> **ABOUT THIS EXERCISE**
Search the data for the word "pixels" and copy every line where it occurs.

> **EXERCISE INPUT**
____
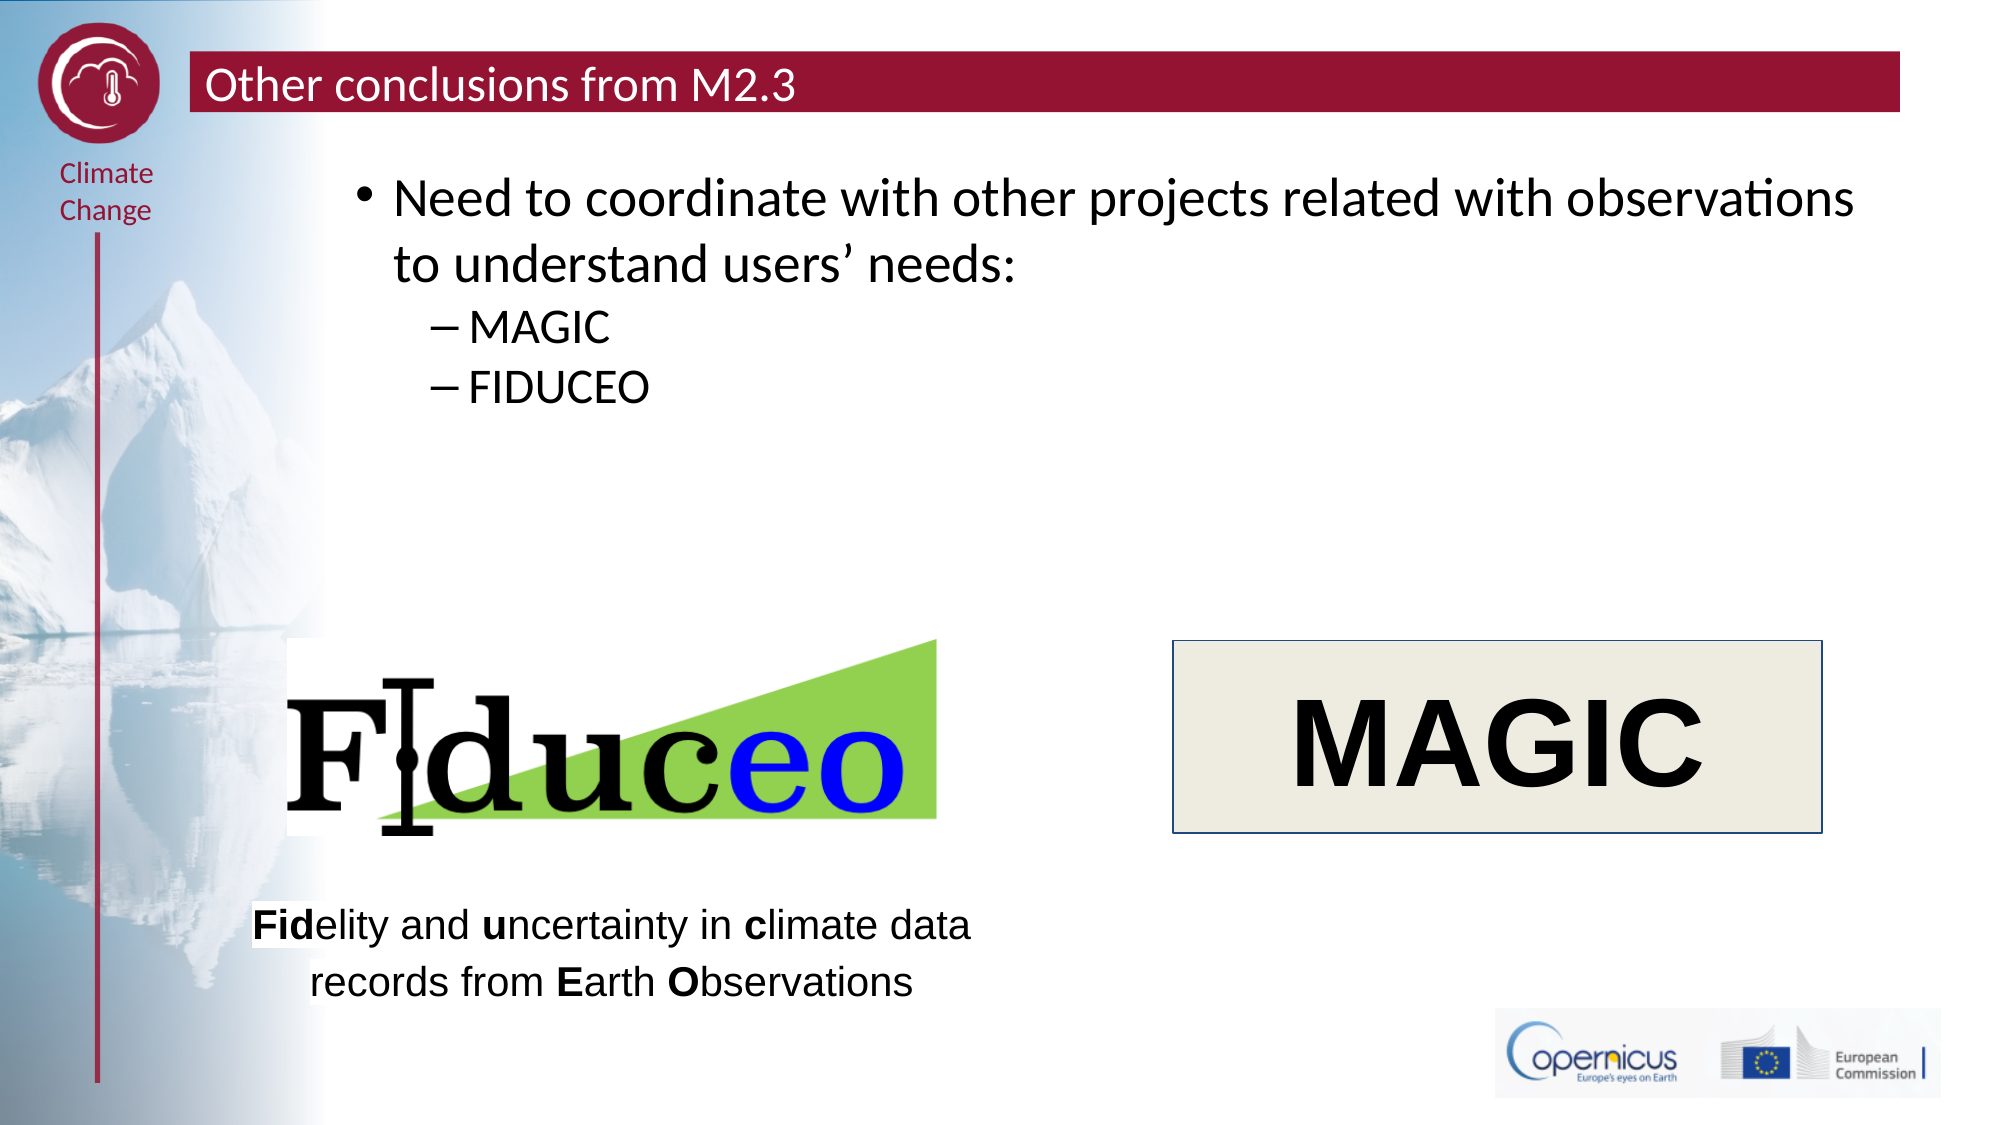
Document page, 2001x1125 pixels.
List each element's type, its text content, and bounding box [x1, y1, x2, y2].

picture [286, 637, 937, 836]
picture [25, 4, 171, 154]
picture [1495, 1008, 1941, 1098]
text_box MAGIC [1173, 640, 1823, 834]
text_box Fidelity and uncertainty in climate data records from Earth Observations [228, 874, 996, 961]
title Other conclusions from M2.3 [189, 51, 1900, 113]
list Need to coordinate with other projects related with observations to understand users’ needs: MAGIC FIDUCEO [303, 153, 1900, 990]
____
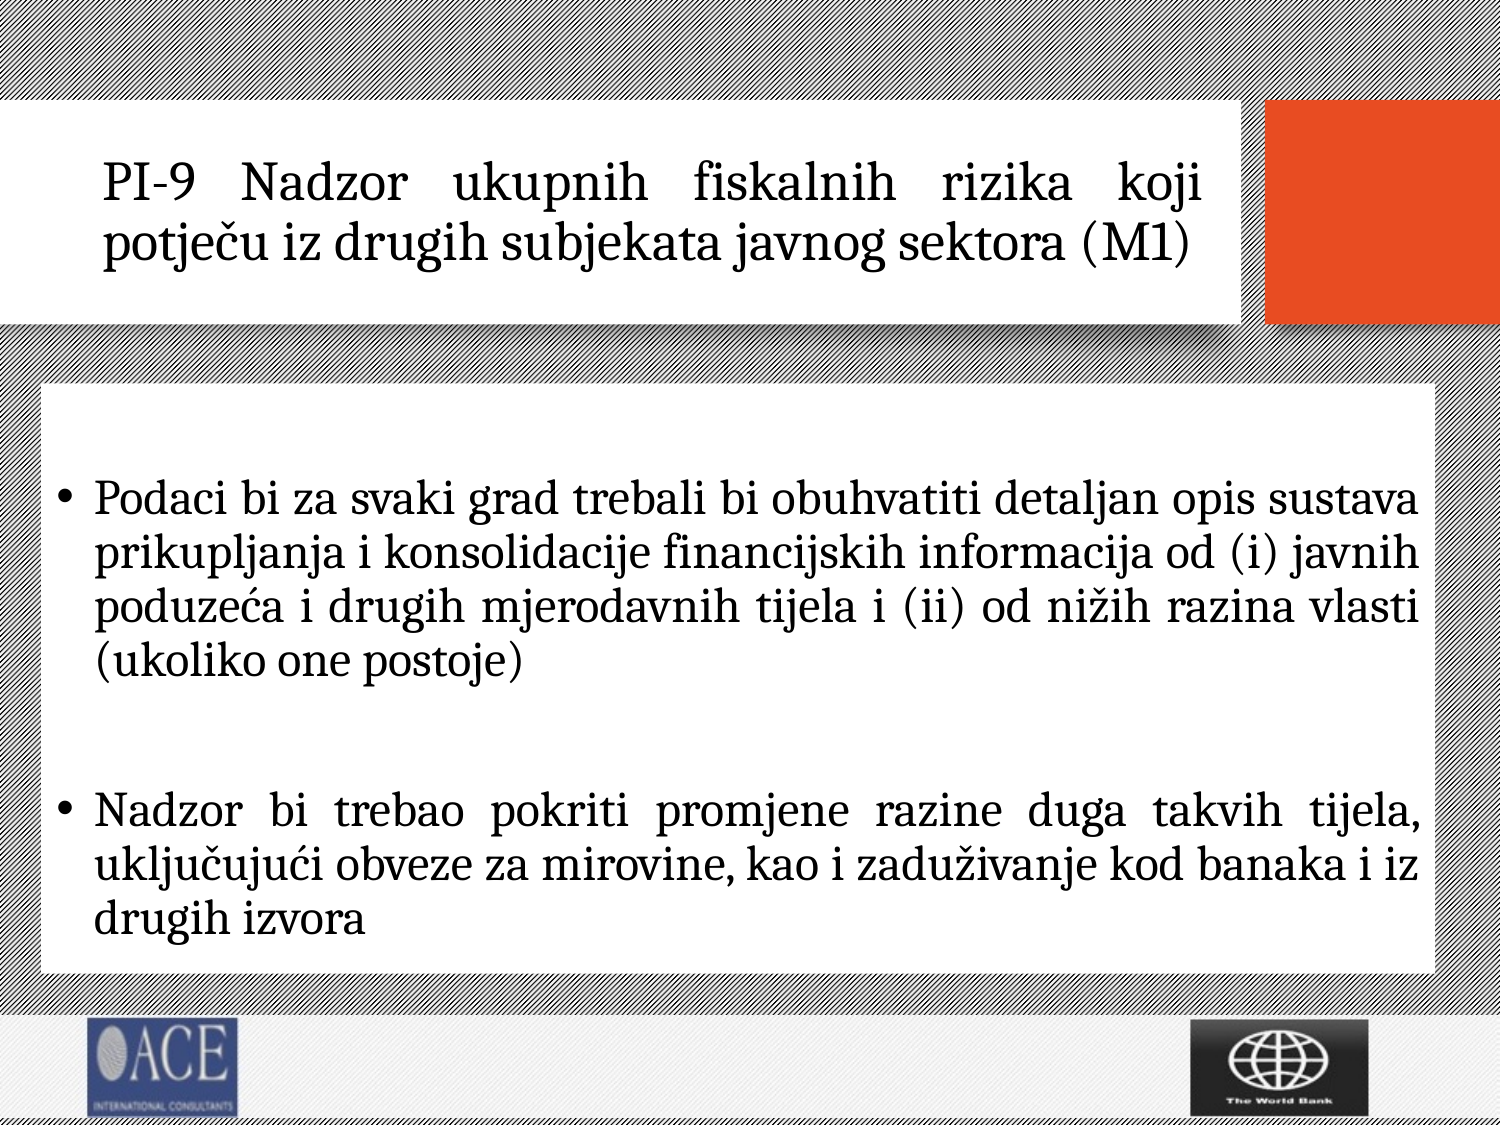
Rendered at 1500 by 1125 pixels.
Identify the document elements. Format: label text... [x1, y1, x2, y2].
____
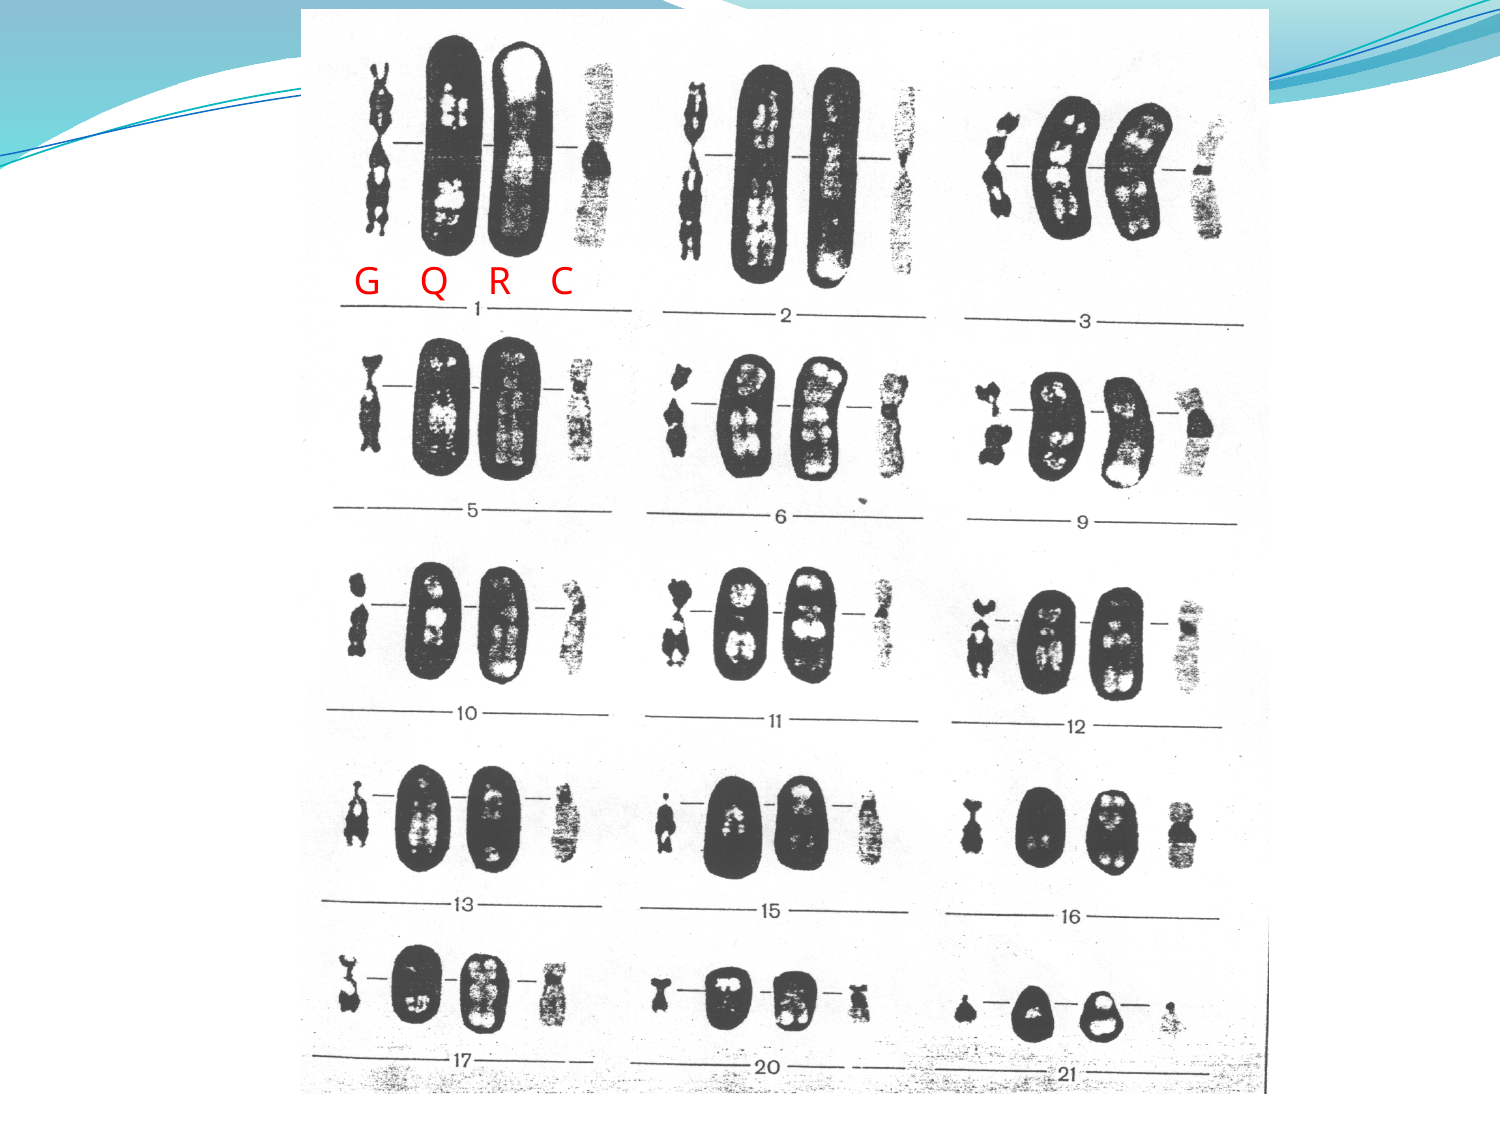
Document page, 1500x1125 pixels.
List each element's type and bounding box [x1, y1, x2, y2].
____
> **OUTPUT FOR THIS EXERCISE**
Document page, 2001x1125 pixels.
Rendered at 1500 by 1125 pixels.
Document page, 1500x1125 pixels.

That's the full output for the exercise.